Tasks to perform
• 1. In the satirical apology piece, why does the speaker say liberals can now talk freely?
• 2. Please list every group that the satirical apology piece directly apologizes to.

Text passage
§ §
Let's admit it, Democrats. Now that the election is over, we can take the mask off and show our real agenda. We all know that Mitt Romney was right: We liberals are just dying to get out there and apologize to everyone for everything.
Because we all know how ashamed liberals are to be Americans.
So now that we can talk freely, now that the electoral votes are locked in and our control of the Senate is assured, let's get down to some serious apologizing.
We apologize to the Germans for whipping them in World War II. They make nice cars. Such, nice, nice cars. What were we thinking, crushing a racist, evil bid for world domination and authoritarianism? Sorry about that.
We apologize to the Russians for beating them to the moon. No excuse there. Sputnik was so neat. You guys deserved to be first.
We apologize to the millions of white males who voted in the last election. We liberals thoughtlessly voted ourselves, canceling out your vote. So sorry. You ran this country for a very long time, and it was wrong of us to think the country might be ours, too.
We apologize to women, for wanting them to have access to birth control. It was pigheaded of us to think you didn't have ways of shutting that down on your own.
§ §
Extracted entries
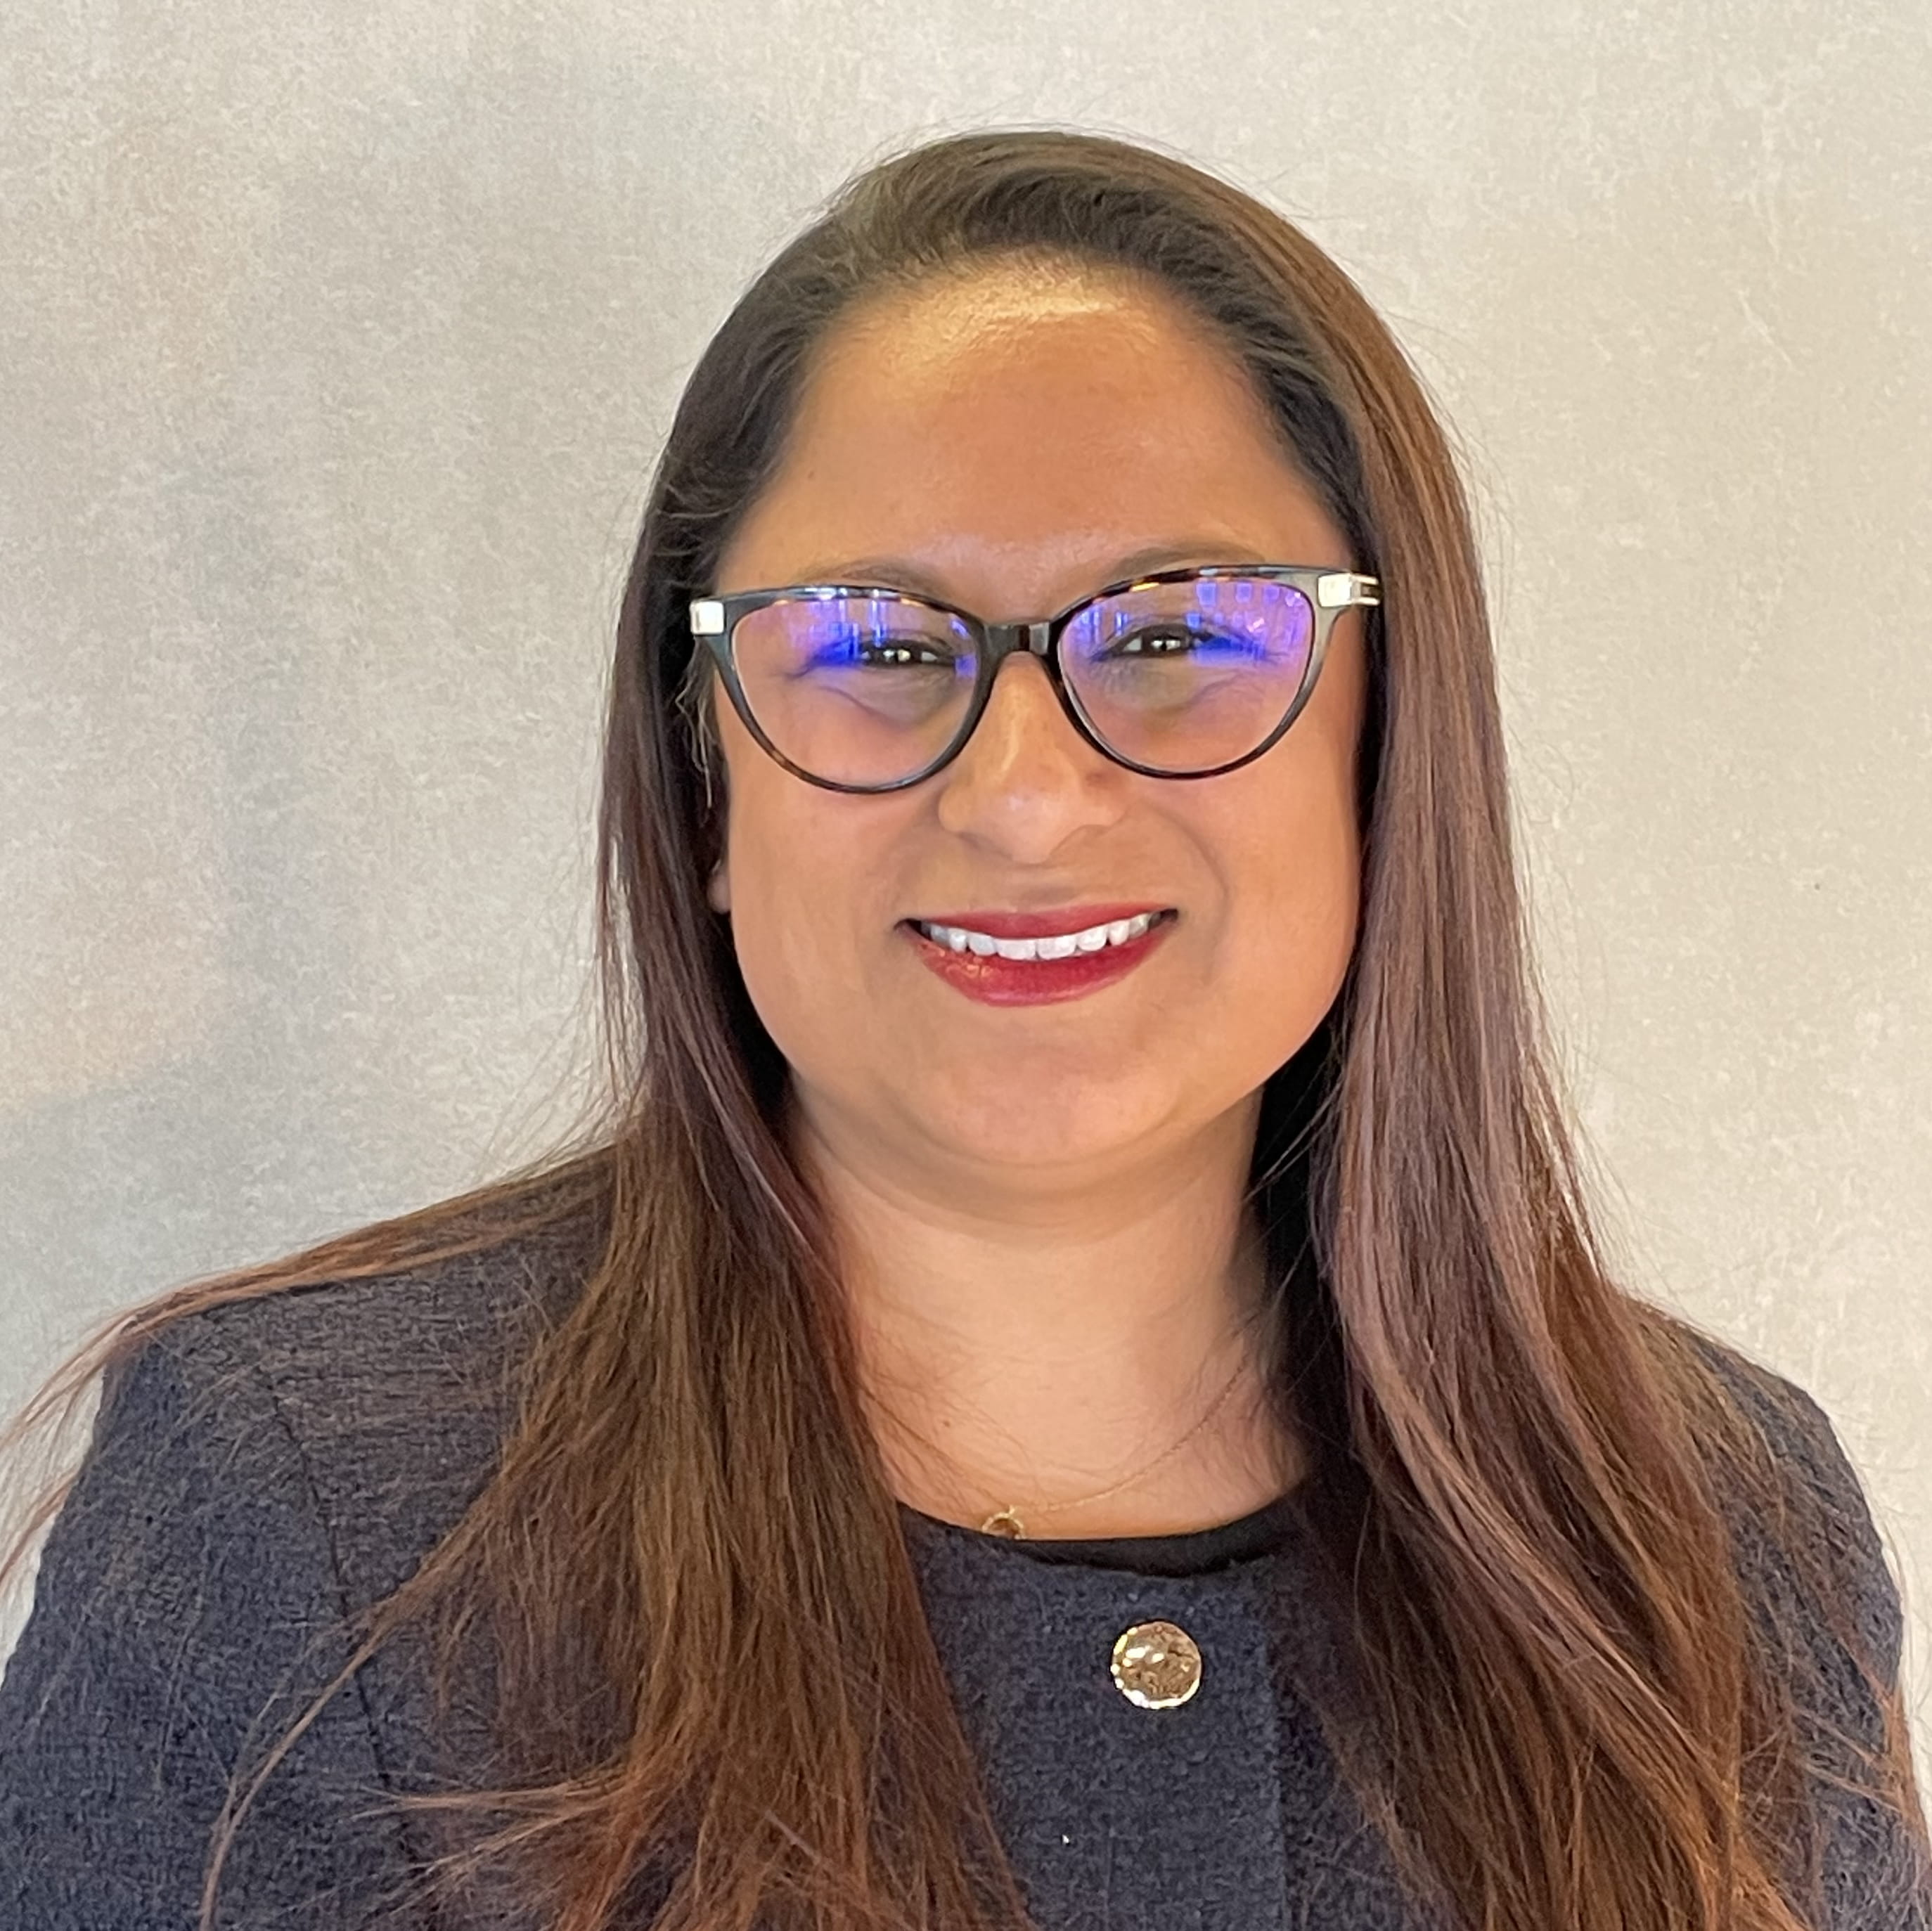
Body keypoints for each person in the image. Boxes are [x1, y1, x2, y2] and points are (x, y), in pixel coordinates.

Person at [0, 127, 1926, 1931]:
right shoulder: (305, 1510)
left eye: (1174, 635)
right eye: (873, 645)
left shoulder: (1716, 1531)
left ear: (1389, 747)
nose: (1021, 790)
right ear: (702, 785)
§ §
Per-task answers
• 1. The election is over, the electoral votes are locked in, and the Democrats' control of the Senate is assured.

• 2.
- The Germans
- The Russians
- The millions of white males who voted in the last election
- Women